What are Non-Price Determinants of Demand?

Non-price determinants are factors that impact the demand for goods or services, not including the price point being charged. These determinants will alter the demand for goods and services, but only within certain acceptable price ranges. For example, if non-price determinants are driving increased demand, but prices are very high, it is likely that buyers will be driven to look at substitute products. The following list enumerates the non-price determinants of demand:

  • Branding. Sellers can use advertising, product differentiation, product quality, customer service, and so forth to create such strong brand images that buyers have a strong preference for their goods. While the cost to create and reinforce branding can be substantial, the payoff can be a substantial level of customer interest in your products, even if your price point is well above the industry average.

  • Market size. If the market is expanding rapidly, customers may be compelled to purchase based on other factors than price, simply because the supply of goods is not keeping up with demand. In this situation, a customer might feel lucky to acquire your goods, simply because demand is so great that your productions are on allocation.

  • Demographics.
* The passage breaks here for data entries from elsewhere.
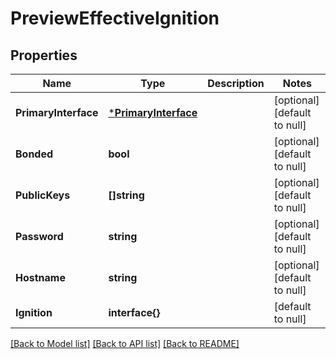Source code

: # PreviewEffectiveIgnition

## Properties
Name | Type | Description | Notes
------------ | ------------- | ------------- | -------------
**PrimaryInterface** | [***PrimaryInterface**](PrimaryInterface.md) |  | [optional] [default to null]
**Bonded** | **bool** |  | [optional] [default to null]
**PublicKeys** | **[]string** |  | [optional] [default to null]
**Password** | **string** |  | [optional] [default to null]
**Hostname** | **string** |  | [optional] [default to null]
**Ignition** | **interface{}** |  | [default to null]

[[Back to Model list]](../README.md#documentation-for-models) [[Back to API list]](../README.md#documentation-for-api-endpoints) [[Back to README]](../README.md)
A change in the proportions of the population in different age ranges can alter demand in favor of those groups increasing in size (and vice versa). Thus, an aging population will increase the demand for arthritis drugs, while a younger population will increase the demand for sporting goods. A demographic with a high level of disposable income is especially interested in making purchases, no matter what the price being charged.

  • Seasonality. The need for goods varies by time of year; thus, there is a strong demand for lawn mowers in the Spring, but not in the Fall. Outside of the peak season, customers may not be interested in purchasing your goods, no matter how low a price you offer.

  • Available income. If the amount of available buyer income changes, it alters their propensity to purchase. Thus, if there is an economic boom, someone is more likely to buy, irrespective of price.

  • Complementary goods. If there is a price change in a complementary item, it can impact the demand for a product. Thus, a change in the price of popcorn in a movie theater could impact the demand for movies, as could the price of nearby parking. This is because increased prices on related products leaves less disposable income to purchase your products.

  • Future expectations. If buyers believe that the market will change in the future, such as may happen with an anticipated constriction of supplies, this may alter their purchasing behavior now. Thus, an expected constriction in the supply of rubber might increase the demand for tires now.